RECORDS.
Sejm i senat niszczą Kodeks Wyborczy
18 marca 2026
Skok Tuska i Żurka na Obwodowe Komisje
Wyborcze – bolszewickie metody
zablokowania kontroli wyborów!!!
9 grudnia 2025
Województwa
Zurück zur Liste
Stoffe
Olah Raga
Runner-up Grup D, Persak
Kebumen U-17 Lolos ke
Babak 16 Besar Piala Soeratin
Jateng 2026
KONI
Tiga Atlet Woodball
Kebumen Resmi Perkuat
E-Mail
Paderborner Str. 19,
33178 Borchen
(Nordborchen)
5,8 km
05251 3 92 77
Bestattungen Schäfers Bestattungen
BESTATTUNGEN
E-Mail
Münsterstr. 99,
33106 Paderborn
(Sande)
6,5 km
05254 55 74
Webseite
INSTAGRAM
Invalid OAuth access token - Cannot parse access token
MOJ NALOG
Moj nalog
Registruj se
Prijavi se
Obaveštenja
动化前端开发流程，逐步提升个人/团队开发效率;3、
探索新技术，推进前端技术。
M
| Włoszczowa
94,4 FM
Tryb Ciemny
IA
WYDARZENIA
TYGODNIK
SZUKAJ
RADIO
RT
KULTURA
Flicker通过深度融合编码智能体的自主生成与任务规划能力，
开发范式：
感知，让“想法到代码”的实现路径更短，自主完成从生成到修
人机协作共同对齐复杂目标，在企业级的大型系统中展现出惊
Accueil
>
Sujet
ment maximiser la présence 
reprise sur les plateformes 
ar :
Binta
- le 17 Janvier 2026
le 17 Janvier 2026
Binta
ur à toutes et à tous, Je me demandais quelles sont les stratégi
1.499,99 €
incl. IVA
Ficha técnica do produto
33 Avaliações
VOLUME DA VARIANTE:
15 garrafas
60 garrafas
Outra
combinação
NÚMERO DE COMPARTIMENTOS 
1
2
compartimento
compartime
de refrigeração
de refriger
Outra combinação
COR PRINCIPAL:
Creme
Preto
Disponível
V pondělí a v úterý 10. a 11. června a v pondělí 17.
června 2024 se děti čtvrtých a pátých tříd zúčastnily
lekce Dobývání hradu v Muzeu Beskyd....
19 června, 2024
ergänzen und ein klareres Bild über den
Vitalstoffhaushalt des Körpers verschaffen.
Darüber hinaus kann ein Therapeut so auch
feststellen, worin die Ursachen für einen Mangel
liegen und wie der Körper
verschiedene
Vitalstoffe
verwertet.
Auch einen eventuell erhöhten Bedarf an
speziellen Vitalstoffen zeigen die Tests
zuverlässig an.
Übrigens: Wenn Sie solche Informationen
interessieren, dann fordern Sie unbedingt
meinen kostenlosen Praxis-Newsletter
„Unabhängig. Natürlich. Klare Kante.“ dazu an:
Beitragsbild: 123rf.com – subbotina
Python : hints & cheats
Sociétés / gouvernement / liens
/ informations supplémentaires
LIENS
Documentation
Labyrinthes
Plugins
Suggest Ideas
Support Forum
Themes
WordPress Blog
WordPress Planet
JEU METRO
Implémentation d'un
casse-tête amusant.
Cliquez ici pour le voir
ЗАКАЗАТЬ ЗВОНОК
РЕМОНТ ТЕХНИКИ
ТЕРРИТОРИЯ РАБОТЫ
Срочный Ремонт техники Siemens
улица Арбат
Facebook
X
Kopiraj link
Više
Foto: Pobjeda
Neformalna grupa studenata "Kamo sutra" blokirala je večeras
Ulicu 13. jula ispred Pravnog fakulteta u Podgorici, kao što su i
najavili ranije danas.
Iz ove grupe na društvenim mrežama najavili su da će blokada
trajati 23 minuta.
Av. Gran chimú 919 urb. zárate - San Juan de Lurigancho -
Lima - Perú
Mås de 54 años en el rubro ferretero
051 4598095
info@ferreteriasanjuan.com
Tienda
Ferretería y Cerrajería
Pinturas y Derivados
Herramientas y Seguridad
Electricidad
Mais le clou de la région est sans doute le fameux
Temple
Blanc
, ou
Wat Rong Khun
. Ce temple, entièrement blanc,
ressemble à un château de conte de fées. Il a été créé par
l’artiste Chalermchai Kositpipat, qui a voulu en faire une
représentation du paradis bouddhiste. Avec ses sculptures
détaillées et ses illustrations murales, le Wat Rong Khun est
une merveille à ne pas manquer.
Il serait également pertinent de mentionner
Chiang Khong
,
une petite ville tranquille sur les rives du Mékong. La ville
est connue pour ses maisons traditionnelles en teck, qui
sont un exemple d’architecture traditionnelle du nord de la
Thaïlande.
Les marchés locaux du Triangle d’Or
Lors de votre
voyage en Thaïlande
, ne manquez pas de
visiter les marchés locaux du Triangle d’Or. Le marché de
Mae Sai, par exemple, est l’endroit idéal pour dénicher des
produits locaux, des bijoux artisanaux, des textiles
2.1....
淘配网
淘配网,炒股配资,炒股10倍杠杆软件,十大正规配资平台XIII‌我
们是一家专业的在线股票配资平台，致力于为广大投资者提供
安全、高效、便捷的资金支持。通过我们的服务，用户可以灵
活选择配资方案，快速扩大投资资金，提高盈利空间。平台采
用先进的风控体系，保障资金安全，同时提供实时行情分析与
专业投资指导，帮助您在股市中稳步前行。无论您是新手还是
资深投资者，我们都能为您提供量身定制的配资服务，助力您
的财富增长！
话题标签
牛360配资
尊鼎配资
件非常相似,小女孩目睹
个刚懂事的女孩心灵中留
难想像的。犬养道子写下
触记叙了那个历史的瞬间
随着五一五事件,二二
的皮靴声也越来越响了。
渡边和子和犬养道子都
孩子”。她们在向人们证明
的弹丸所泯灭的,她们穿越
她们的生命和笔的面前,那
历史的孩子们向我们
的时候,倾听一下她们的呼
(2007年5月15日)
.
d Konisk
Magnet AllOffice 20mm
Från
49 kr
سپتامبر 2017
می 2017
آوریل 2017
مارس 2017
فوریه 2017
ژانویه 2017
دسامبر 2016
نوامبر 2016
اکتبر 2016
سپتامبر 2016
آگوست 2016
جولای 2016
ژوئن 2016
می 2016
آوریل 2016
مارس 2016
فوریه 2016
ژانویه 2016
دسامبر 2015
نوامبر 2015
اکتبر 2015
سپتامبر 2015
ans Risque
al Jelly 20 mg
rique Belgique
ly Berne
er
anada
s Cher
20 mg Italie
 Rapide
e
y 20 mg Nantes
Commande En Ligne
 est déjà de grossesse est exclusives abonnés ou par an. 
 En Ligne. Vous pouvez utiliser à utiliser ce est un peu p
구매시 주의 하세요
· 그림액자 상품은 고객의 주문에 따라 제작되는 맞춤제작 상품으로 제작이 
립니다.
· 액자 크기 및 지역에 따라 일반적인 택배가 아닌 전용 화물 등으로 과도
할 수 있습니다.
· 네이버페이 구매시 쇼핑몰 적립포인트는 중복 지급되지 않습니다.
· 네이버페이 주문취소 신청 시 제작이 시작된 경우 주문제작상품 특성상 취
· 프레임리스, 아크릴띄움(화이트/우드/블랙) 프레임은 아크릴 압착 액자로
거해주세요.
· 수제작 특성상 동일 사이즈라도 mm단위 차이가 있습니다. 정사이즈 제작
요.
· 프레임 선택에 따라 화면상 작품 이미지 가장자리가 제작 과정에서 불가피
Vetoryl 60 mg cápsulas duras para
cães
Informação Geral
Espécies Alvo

TASK BRIEF. Reproduce the entries word for word, from the very first line through the line containing "Tiga Atlet Woodball", with both of those lines included.

ANSWER TO THE EXERCISE.
Sejm i senat niszczą Kodeks Wyborczy
18 marca 2026
Skok Tuska i Żurka na Obwodowe Komisje
Wyborcze – bolszewickie metody
zablokowania kontroli wyborów!!!
9 grudnia 2025
Województwa
Zurück zur Liste
Stoffe
Olah Raga
Runner-up Grup D, Persak
Kebumen U-17 Lolos ke
Babak 16 Besar Piala Soeratin
Jateng 2026
KONI
Tiga Atlet Woodball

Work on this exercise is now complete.